(Stored data entries)

- - - -

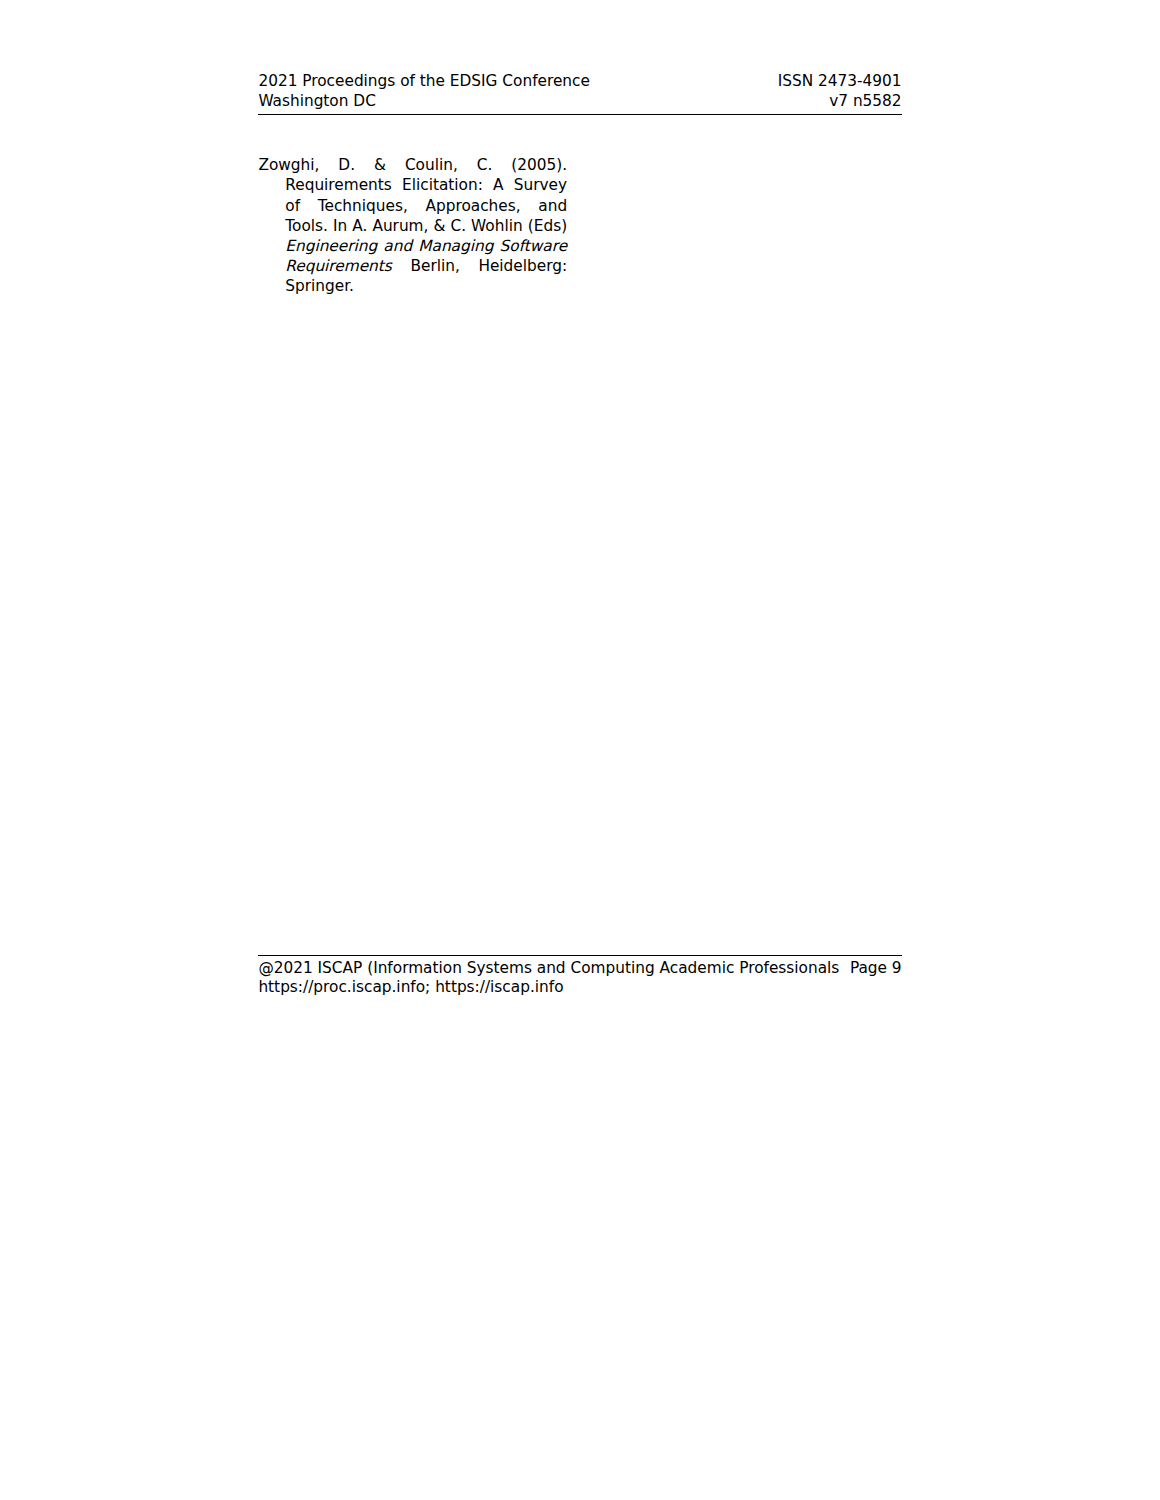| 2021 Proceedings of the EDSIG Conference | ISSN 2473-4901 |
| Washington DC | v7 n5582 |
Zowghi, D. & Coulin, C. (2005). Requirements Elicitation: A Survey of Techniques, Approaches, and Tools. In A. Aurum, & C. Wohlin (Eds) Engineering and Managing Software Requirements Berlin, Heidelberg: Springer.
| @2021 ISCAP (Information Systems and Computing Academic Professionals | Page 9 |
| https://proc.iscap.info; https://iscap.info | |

- - - -

» WHAT IS BEING ASKED:
Restate the records above word for word, without the pictures.

» EXERCISE ANSWER:
| 2021 Proceedings of the EDSIG Conference | ISSN 2473-4901 |
| Washington DC | v7 n5582 |
Zowghi, D. & Coulin, C. (2005). Requirements Elicitation: A Survey of Techniques, Approaches, and Tools. In A. Aurum, & C. Wohlin (Eds) Engineering and Managing Software Requirements Berlin, Heidelberg: Springer.
| @2021 ISCAP (Information Systems and Computing Academic Professionals | Page 9 |
| https://proc.iscap.info; https://iscap.info | |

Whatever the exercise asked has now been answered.